Приор Эдвард представлял главную загадку нашего маленького мирка. Урожденный англичанин, он звался Эдвардом Келли, и у него не было ушей. Впрочем, их отсутствие он ловко скрывал под намеренно длинными прядями своих золотых, как солнце, волос у висков. Некоторые впечатлительные считали приора колдуном, и лишь авторитет должности ограждал Эдварда от открытых обвинений.

Однажды, когда я был еще совсем маленьким, мы собирали землянику в Черных Садах, и, в ходе какой-то игры я погнался за Эдвардом. Он добежал до сарая, и, когда я уже было настиг его, вдруг резко захлопнул дверь, прищемив мне руку. Я захныкал от боли, земляника высыпалась из бордовых пальцев, Эдвард, весь бледный от страха, отдал меня Хорхе, и тот отнес в лазарет, где перевязали руку и запретили работать несколько недель. С тех пор приор избегал меня, то ли по приказу аббата, то ли из чувства вины. Он редко ко мне обращался, редко смотрел на меня своими глубоко посаженными карими глазами, сторонился нас с Хорхе в монастырском огороде, отсаживался в трапезной и в скриптории.

И вот Эд стал моим проводником в мир земных забот. Прогуливаясь вдоль торговых рядов, мы во все глаза таращились на великое разнообразие товаров: тут были и орудия труда – колуны, буравы, серпы, и шкуры с кожами, и сафьяновые изделия, и ткани на любой вкус, от полушерстяного грубого тиртена до роскошного тонкого сукна. Еще здесь торговали мебелью, продуктами и скотом.

Спустившись к рынку, приор оставил меня смотреть ярмарочное выступление тюрлепенов – злых шутников, которые не очень-то смешили, и велел никуда не ходить, а сам отправился на закупку. Вот и сейчас он попытался от меня избавиться как обычно. Прошло около часа, я неотрывно следил за солнечными часами на башенной стене. Эдвард вернулся, весело напевая, и подарил мне игрушечную свистульку-куропатку из терракоты.

С тех пор мы ходили вниз каждую неделю и все неизменно повторялось.

В конечном итоге стало ужасно любопытно, куда же удаляется приор.
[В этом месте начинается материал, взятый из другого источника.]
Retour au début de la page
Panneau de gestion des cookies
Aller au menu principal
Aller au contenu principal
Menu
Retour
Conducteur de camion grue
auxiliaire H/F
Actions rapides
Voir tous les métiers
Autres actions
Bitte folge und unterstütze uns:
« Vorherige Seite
Следуя за ним на безопасном расстоянии по узким грязным улочкам, вдоль забавных покосившихся домов на деревянном каркасе, заполненным чем-то наподобие кирпича, увидел, как мой наставник скрылся в полуразваленной пристройке к какому-то совсем обветшалому жилищу с закрытыми ставнями.

Я поинтересовался у проходившего мимо мужика, что это за здание. Тот смерил меня подозрительным взглядом.
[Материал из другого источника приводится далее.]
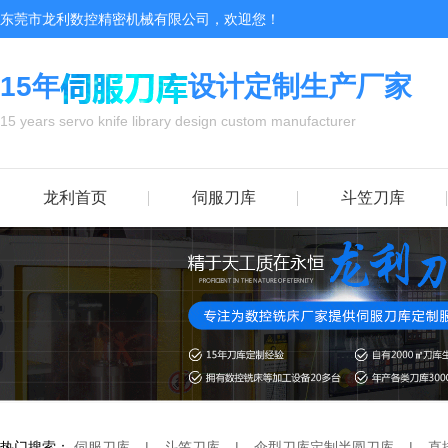
东莞市龙利数控精密机械有限公司，欢迎您！
15年
设计定制生产厂家
15 years servo knife library design custom manufacturer
龙利首页
伺服刀库
斗笠刀库
热门搜索：
伺服刀库
|
斗笠刀库
|
伞型刀库
定制半圆刀库
|
直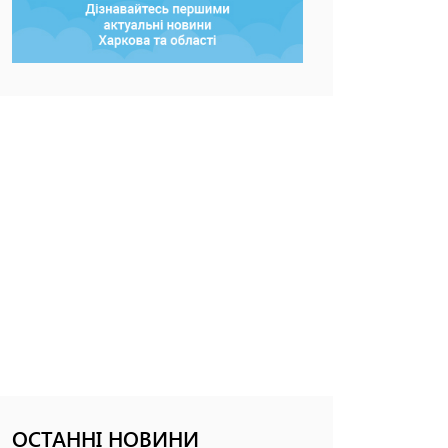
ОСТАННІ НОВИНИ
– Бордель, брат. Не положено тебе, да и рановато еще…

Но я, получив ответ на главный вопрос и стараясь точно запомнить незнакомое слово, уже торопился обратно на площадь, чтобы Эдвард ненароком не заметил моего отсутствия.
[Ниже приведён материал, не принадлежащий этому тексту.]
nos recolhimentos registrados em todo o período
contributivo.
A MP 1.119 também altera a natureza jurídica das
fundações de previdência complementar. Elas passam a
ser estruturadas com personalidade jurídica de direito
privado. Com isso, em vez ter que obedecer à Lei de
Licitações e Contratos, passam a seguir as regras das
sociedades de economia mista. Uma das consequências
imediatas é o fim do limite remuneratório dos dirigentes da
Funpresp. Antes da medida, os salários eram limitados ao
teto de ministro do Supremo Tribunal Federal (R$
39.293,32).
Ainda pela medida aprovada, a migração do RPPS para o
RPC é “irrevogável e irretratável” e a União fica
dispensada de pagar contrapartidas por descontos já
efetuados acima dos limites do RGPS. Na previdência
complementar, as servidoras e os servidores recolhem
– Что такое бордель? – спросил я после этого отца-настоятеля.

Больше в Грабен не спускались ни я, ни приор.

Мне шел десятый или одиннадцатый год, когда Хорхе вызвали по делам в другой город. Собираясь в долгую дорогу, он никак не мог отделаться от меня, цепляющегося за полы его черной рясы и умоляющего взять с собой. Наконец, Хорхе сдался. Он усадил меня в повозку и мы вдвоем отправились в Шартр.